[Saved entries]

● ● ● ●

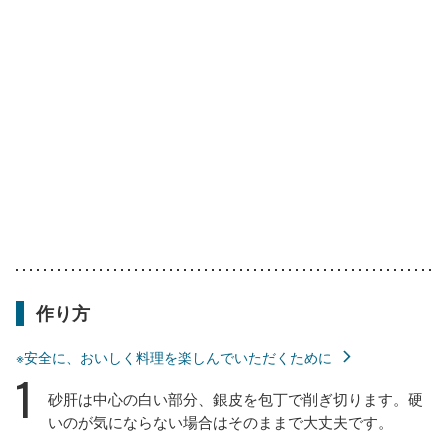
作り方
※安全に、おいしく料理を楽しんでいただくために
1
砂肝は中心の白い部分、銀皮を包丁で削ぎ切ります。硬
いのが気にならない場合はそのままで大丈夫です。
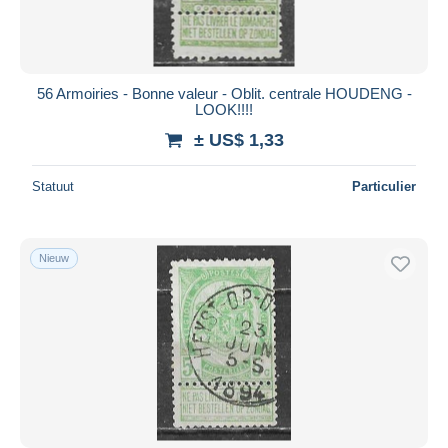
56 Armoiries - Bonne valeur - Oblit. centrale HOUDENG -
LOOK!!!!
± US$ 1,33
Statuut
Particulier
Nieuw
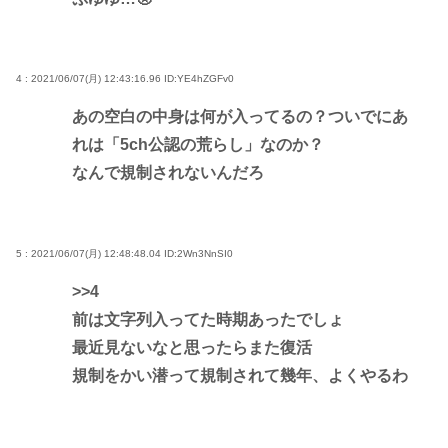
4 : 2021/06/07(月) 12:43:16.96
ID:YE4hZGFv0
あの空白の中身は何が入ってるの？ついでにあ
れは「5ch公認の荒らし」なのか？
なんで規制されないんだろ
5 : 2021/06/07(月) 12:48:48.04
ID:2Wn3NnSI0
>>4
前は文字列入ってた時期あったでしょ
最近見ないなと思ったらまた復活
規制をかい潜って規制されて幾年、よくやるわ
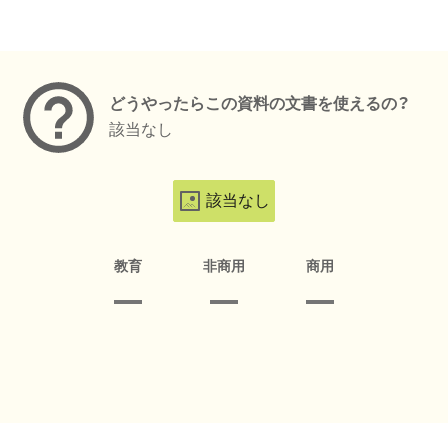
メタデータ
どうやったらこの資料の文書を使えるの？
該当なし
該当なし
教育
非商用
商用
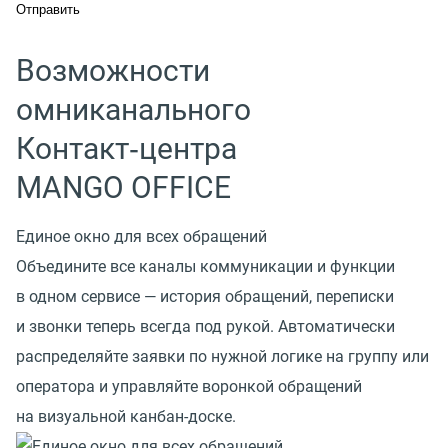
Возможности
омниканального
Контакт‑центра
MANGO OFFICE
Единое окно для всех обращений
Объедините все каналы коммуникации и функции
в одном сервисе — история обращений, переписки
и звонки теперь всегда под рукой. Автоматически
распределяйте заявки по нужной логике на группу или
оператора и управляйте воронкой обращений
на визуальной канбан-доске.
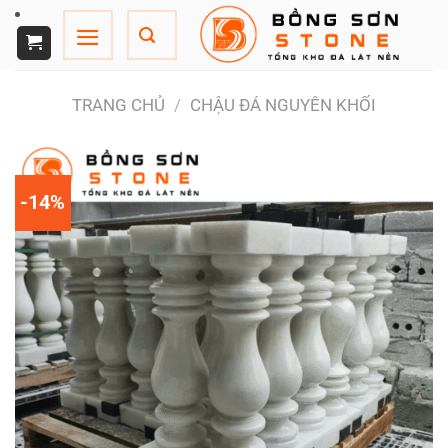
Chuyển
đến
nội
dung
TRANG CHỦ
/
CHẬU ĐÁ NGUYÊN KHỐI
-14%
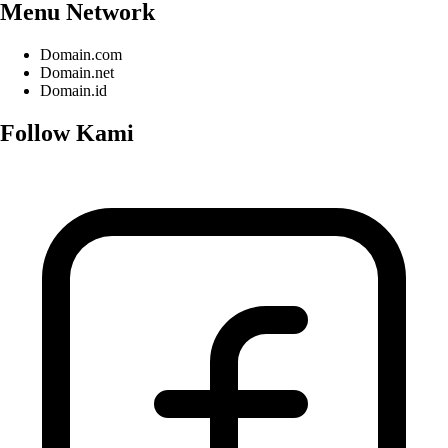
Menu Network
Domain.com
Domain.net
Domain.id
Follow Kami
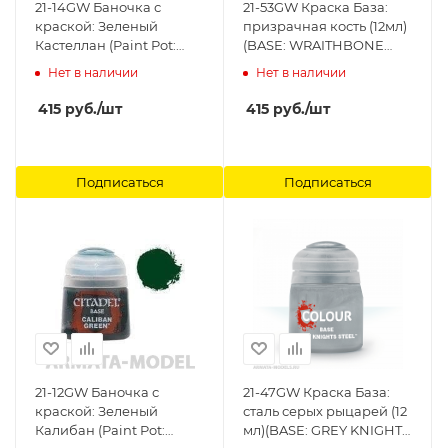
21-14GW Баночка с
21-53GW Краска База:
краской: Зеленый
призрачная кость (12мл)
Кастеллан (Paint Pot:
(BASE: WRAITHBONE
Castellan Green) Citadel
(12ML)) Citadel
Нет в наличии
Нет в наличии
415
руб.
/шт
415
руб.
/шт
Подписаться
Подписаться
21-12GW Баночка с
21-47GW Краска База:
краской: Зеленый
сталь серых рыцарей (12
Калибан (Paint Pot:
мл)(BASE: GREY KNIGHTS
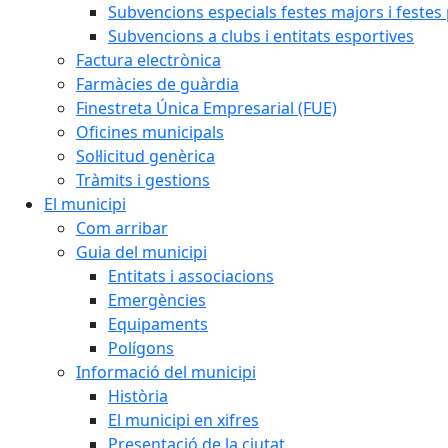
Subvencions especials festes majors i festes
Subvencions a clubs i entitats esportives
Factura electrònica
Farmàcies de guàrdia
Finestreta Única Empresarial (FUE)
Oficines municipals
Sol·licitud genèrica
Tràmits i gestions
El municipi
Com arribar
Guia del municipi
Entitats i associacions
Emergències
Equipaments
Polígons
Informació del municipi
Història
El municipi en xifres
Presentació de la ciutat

● ● ● ●

__THE TASK__.
Every last line above must be reproduced as written, and no pictures belong in the copy.

__OUTPUT FOR THIS EXERCISE__.
作り方
※安全に、おいしく料理を楽しんでいただくために
1
砂肝は中心の白い部分、銀皮を包丁で削ぎ切ります。硬
いのが気にならない場合はそのままで大丈夫です。
56 Armoiries - Bonne valeur - Oblit. centrale HOUDENG -
LOOK!!!!
± US$ 1,33
Statuut
Particulier
Nieuw
4 : 2021/06/07(月) 12:43:16.96
ID:YE4hZGFv0
あの空白の中身は何が入ってるの？ついでにあ
れは「5ch公認の荒らし」なのか？
なんで規制されないんだろ
5 : 2021/06/07(月) 12:48:48.04
ID:2Wn3NnSI0
>>4
前は文字列入ってた時期あったでしょ
最近見ないなと思ったらまた復活
規制をかい潜って規制されて幾年、よくやるわ
メタデータ
どうやったらこの資料の文書を使えるの？
該当なし
該当なし
教育
非商用
商用
Возможности
омниканального
Контакт‑центра
MANGO OFFICE
Единое окно для всех обращений
Объедините все каналы коммуникации и функции
в одном сервисе — история обращений, переписки
и звонки теперь всегда под рукой. Автоматически
распределяйте заявки по нужной логике на группу или
оператора и управляйте воронкой обращений
на визуальной канбан-доске.
Chuyển
đến
nội
dung
TRANG CHỦ
/
CHẬU ĐÁ NGUYÊN KHỐI
-14%
Menu Network
Domain.com
Domain.net
Domain.id
Follow Kami
21-14GW Баночка с
21-53GW Краска База:
краской: Зеленый
призрачная кость (12мл)
Кастеллан (Paint Pot:
(BASE: WRAITHBONE
Castellan Green) Citadel
(12ML)) Citadel
Нет в наличии
Нет в наличии
415
руб.
/шт
415
руб.
/шт
Подписаться
Подписаться
21-12GW Баночка с
21-47GW Краска База:
краской: Зеленый
сталь серых рыцарей (12
Калибан (Paint Pot:
мл)(BASE: GREY KNIGHTS
Subvencions especials festes majors i festes
Subvencions a clubs i entitats esportives
Factura electrònica
Farmàcies de guàrdia
Finestreta Única Empresarial (FUE)
Oficines municipals
Sol·licitud genèrica
Tràmits i gestions
El municipi
Com arribar
Guia del municipi
Entitats i associacions
Emergències
Equipaments
Polígons
Informació del municipi
Història
El municipi en xifres
Presentació de la ciutat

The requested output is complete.